This is the third album from Voodoo Hill, a band consisting of guitarist/front-man(/producer) Dario Mollo and vocalist Glenn Hughes (formerly of Deep Purple) with bassist/keyboardist Dario Patti and drummer Riccardo Vruna rounding out the core, and an extra drummer and bassist brought in for a few tracks. I could give the names of those guest musicians, but it would just be a further procrastination to avoid having to talk about the music contained here. And while continuing to put off that discussion would be quite nice, it doesn’t make for much of an album review.
To put it bluntly, this is the sort of music that was embarrassingly out-of-date back in the ’90s, a blustering and cocky vein of rock with little to declare beyond making sure people are aware of how much it rocks, peppered with a few ‘spiritual’ power ballads to suggest depth. The guitar wankery and cinched-scrotum style of singing, while done about as well as you could desire from this sort of thing, don’t seem to have grown (or, for that matter, seem to want to grow) beyond the arena hair metal of the mid-’80s, and more than a few of the tracks could pass for Spinal Tap having a day with lower-than-usual self-awareness, a focus on technical noodling, and no desire to give anyone but the frontmen interesting riffs. It’s like the Marty Friedman/Jason Becker band Cacophony, which was unabashedly all about the guitars and frontmen (Hell, they even got their names slapped on the cover side-by-side like it was an action movie’s poster), but with the timeliness and innovation torn away and nothing new to fill the hollows.

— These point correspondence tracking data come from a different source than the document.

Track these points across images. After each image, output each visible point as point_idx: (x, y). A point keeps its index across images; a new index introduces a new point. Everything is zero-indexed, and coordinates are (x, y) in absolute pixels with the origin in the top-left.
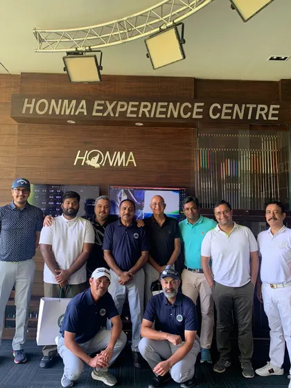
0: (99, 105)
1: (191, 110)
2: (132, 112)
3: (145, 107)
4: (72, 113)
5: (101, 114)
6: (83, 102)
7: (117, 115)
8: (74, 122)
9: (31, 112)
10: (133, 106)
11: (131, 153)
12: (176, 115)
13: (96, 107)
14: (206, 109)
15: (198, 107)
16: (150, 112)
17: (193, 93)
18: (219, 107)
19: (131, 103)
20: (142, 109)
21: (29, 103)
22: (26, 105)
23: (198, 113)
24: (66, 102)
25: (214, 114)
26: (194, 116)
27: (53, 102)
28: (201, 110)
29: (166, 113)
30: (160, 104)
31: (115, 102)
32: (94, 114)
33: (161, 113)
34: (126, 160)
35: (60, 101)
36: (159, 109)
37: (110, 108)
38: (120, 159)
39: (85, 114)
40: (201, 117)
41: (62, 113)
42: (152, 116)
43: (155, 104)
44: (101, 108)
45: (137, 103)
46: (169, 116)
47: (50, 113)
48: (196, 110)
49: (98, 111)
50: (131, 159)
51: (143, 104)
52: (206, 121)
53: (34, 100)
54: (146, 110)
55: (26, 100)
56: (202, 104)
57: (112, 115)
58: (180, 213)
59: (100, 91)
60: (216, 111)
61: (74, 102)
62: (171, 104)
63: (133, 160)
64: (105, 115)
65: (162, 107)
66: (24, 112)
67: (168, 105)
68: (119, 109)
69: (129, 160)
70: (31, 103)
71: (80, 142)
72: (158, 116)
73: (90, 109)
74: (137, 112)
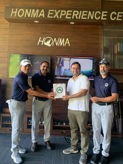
0: (51, 12)
1: (101, 15)
2: (68, 16)
3: (76, 13)
4: (37, 17)
5: (52, 17)
6: (43, 11)
7: (60, 18)
8: (38, 22)
9: (15, 16)
10: (69, 13)
11: (67, 39)
12: (92, 18)
13: (49, 13)
14: (109, 14)
15: (104, 14)
16: (78, 16)
17: (101, 7)
18: (116, 14)
19: (68, 11)
20: (74, 14)
21: (14, 11)
22: (12, 12)
23: (104, 17)
24: (34, 10)
25: (113, 18)
26: (102, 19)
27: (27, 10)
28: (106, 15)
29: (87, 17)
30: (84, 12)
31: (59, 11)
32: (48, 17)
33: (84, 16)
34: (65, 43)
35: (31, 10)
36: (83, 15)
37: (57, 13)
38: (61, 42)
39: (44, 17)
40: (106, 19)
41: (32, 17)
42: (79, 18)
43: (81, 12)
44: (52, 14)
45: (71, 11)
46: (88, 18)
47: (25, 16)
48: (103, 15)
49: (50, 15)
50: (67, 42)
51: (74, 11)
52: (109, 21)
53: (17, 9)
54: (76, 15)
55: (13, 9)
56: (107, 12)
57: (58, 17)
58: (93, 71)
59: (52, 6)
60: (114, 16)
61: (38, 11)
62: (90, 12)
63: (69, 43)
64: (54, 17)
65: (85, 13)
66: (11, 16)
67: (88, 12)
68: (61, 14)
69: (66, 43)
70: (15, 11)
71: (41, 33)
72: (82, 18)
73: (46, 14)
74: (71, 16)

On the upside, the cover art warns you what you’re getting into, and there are enough cool riffs in the album for some enterprising musical editor to cut together a single interesting instrumental track. The playing isn’t particularly bad, on the face of it, it’s just that everything good is so buried by posturing and expired ideas of coolness that the parts which do work don’t have a chance to breathe or grow. I mostly feel sorry for the bassist and drummer, as it makes sense to kick in with two guys who have dozens of well-respected associated acts in their history, but they now have their names attached to something so painfully lame. Hopefully the pay’s good.
Listening to Waterfall you may wonder what kind of time capsule these guys spend their time in to avoid getting anything more modern than some glossiness to the production involved. You may also wonder who their target audience is (I know that thought’s been running through my mind since the first track finished). Are there people out there who feel Dragonforce is too wild, Yngwie Malmsteen too hard, and for whom records from past decades, regardless of how little difference there is in content, just won’t do? Judging by this album, even if that audience doesn’t exist, there are bands and labels praying that they’ll spring into being.